▶ _TEXT PASSAGE_:
Howard Brickman – Hardwood Flooring from the Tree Tops to the Roots: An Intimate Fireside Chat with an Industry Trailblazer!

Air Date: 4-3-2020|Episode 580

This week the Moisture Mob returns for the 5th show in the series by delving into the Hardwood Flooring sector of the industry and exploring how moisture impacts the installation, use, warranty and life of installed hardwood flooring. The Restoration Global Watchdog says, join the Z-man and Radio Joe for an intimate ‘fireside chat” show with Howard Brickman, a pioneer and trailblazer in the hardwood flooring industry!

Howard was a charter member of the NWFA (wood flooring association) and served for years as the manger for inspections and school services for NOFMA  (oak flooring association). He has consulted on or been contracted for many high profile custom installations such as as the Great Hall in Boston’s famous tourist attraction Faneuil Hall. Howard is a self described, “Carpenter-in-Overalls” and served as a technical consultant for the well known home improvement TV show with Bob Vila called, “Home Again”.

Hardwood flooring adds significant value and beauty to a home or commercial space. True hardwood flooring (compared to manufactured wood or simulated flooring, sometimes referred to as “was wood”) can be the most common use of an oak tongue and groove to exotic imported wood varieties from the Amazon. The US Department of Agriculture Forest Products Laboratory publishes a map of the United States showing the variance in moisture content in hardwood flooring based on time of year and climate zone.

Knowing how moisture affects hardwoods based on the type of substrate used, time of year installed and acclimation time required can make the difference between the success or failure of the project. How are finishes affected by a water intrusion and what techniques are used to access the damage and decide if a floor can be restored or must be replaced?

(Recorded data)
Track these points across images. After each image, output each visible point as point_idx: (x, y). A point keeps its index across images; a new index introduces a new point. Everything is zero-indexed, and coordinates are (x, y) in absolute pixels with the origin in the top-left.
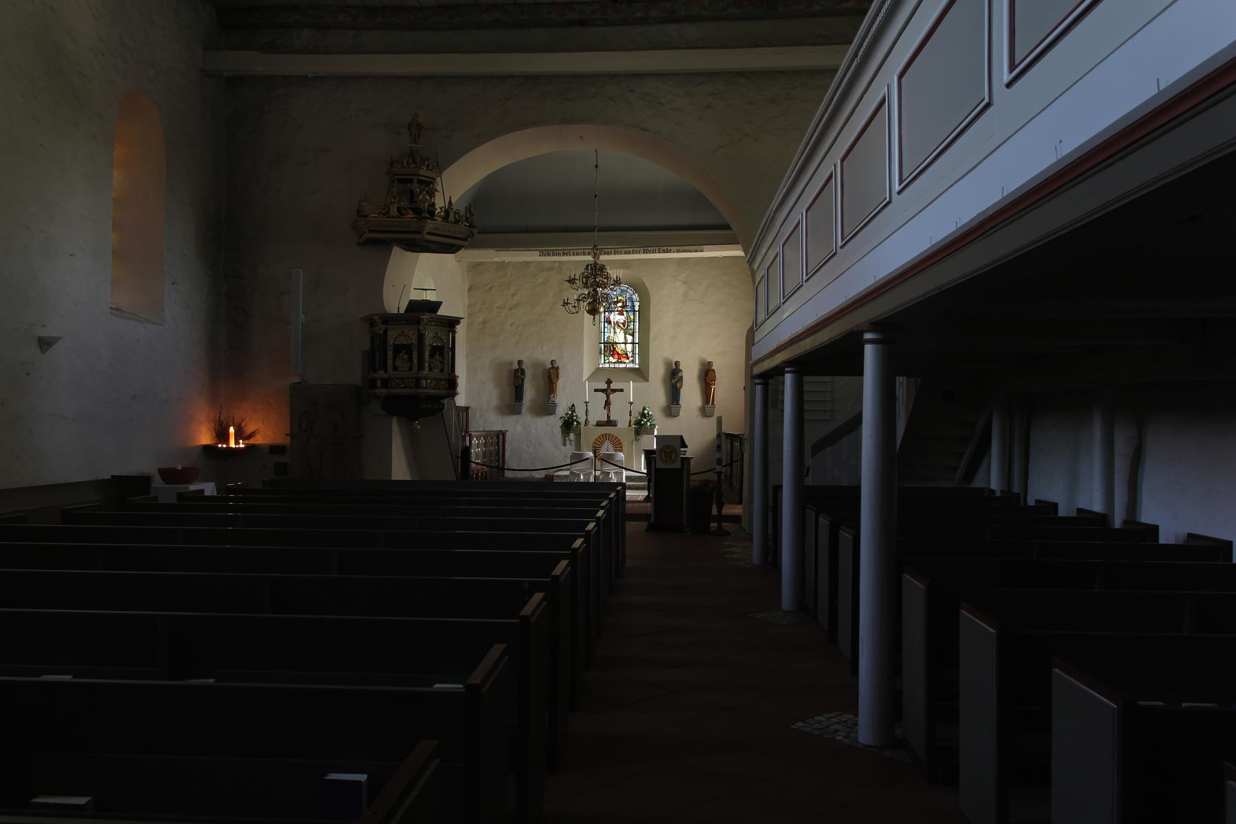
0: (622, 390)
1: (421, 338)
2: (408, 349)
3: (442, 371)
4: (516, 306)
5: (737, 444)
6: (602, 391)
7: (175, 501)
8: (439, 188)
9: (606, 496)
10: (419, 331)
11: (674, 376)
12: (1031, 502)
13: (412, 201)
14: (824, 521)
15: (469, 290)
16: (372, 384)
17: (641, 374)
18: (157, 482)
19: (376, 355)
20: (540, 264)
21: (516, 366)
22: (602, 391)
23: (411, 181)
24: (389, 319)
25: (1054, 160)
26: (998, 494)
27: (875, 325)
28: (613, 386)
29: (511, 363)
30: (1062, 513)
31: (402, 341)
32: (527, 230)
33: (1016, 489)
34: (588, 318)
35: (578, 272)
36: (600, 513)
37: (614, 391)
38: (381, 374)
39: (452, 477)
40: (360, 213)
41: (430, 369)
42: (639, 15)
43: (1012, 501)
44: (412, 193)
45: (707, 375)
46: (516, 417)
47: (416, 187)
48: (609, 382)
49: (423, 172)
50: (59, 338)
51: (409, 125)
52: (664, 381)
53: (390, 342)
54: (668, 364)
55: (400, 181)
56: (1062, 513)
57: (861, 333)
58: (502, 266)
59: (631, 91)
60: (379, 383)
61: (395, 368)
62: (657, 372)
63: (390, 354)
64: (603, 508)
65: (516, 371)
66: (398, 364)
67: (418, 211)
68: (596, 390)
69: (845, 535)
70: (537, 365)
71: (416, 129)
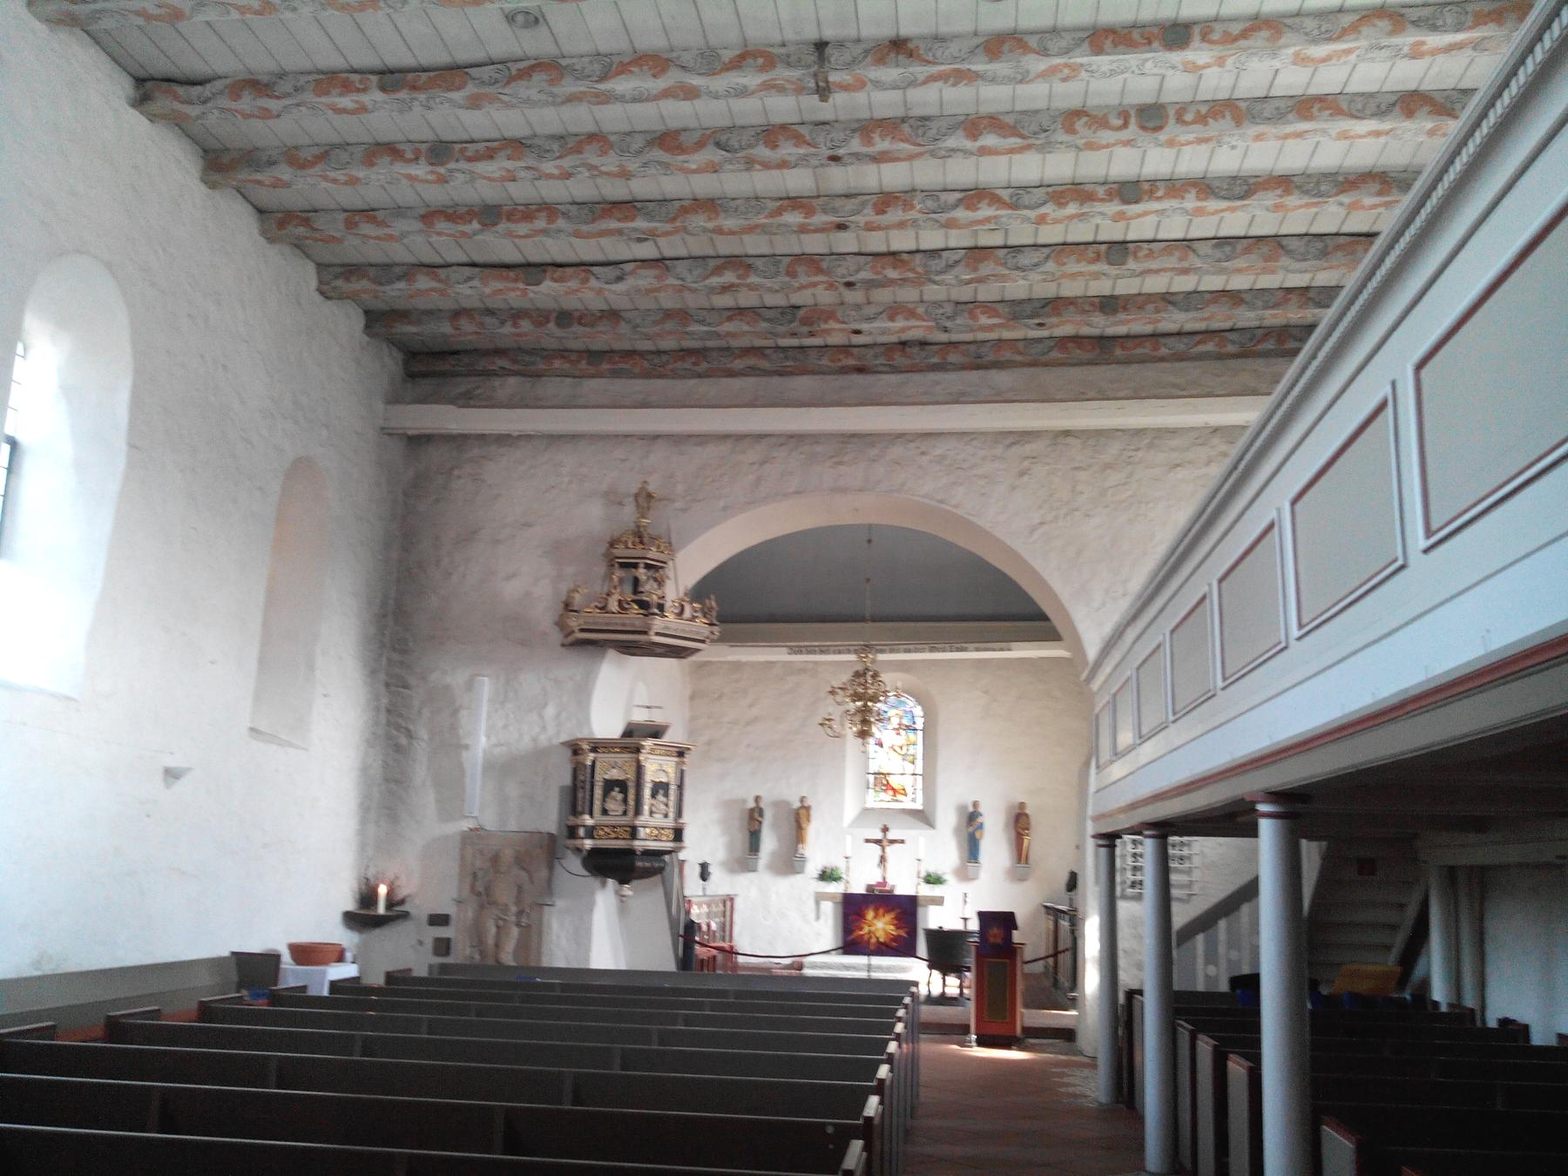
0: (902, 842)
1: (639, 770)
2: (622, 785)
3: (666, 816)
4: (755, 720)
5: (1065, 924)
6: (878, 842)
7: (325, 993)
8: (671, 574)
9: (899, 1001)
10: (638, 761)
11: (971, 820)
12: (1492, 1023)
13: (636, 592)
14: (1205, 1046)
15: (692, 698)
16: (572, 832)
17: (923, 817)
18: (286, 957)
19: (576, 796)
20: (785, 664)
21: (752, 804)
22: (878, 842)
23: (635, 566)
24: (597, 746)
25: (1480, 652)
26: (1444, 1009)
27: (1275, 796)
28: (891, 835)
29: (744, 801)
30: (1537, 1039)
31: (615, 774)
32: (773, 619)
33: (1469, 1001)
34: (852, 743)
35: (845, 677)
36: (899, 1028)
37: (892, 842)
38: (589, 821)
39: (670, 965)
40: (568, 606)
41: (651, 813)
42: (935, 360)
43: (1463, 1020)
44: (636, 582)
45: (1019, 822)
46: (750, 875)
47: (641, 573)
48: (885, 830)
49: (653, 553)
50: (189, 769)
51: (636, 496)
52: (957, 831)
53: (599, 777)
54: (961, 809)
55: (623, 566)
56: (1537, 1039)
57: (1254, 803)
58: (738, 666)
59: (923, 453)
60: (581, 832)
61: (605, 812)
62: (947, 819)
63: (598, 792)
64: (900, 1019)
65: (752, 811)
66: (610, 805)
67: (644, 605)
68: (868, 841)
69: (1237, 1068)
70: (780, 805)
71: (645, 499)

▶ _COMPLETE THE FOLLOWING_:
(a) According to the episode description, Howard Brickman was a technical consultant for which home improvement TV show?
(b) Duplicate the part of the episode description that opens with the words containing "Hardwood flooring adds" and closes with "must be replaced?".

▶ _SOLUTIONS_:
(a) "Home Again," the show with Bob Vila.

(b)
Hardwood flooring adds significant value and beauty to a home or commercial space. True hardwood flooring (compared to manufactured wood or simulated flooring, sometimes referred to as “was wood”) can be the most common use of an oak tongue and groove to exotic imported wood varieties from the Amazon. The US Department of Agriculture Forest Products Laboratory publishes a map of the United States showing the variance in moisture content in hardwood flooring based on time of year and climate zone.

Knowing how moisture affects hardwoods based on the type of substrate used, time of year installed and acclimation time required can make the difference between the success or failure of the project. How are finishes affected by a water intrusion and what techniques are used to access the damage and decide if a floor can be restored or must be replaced?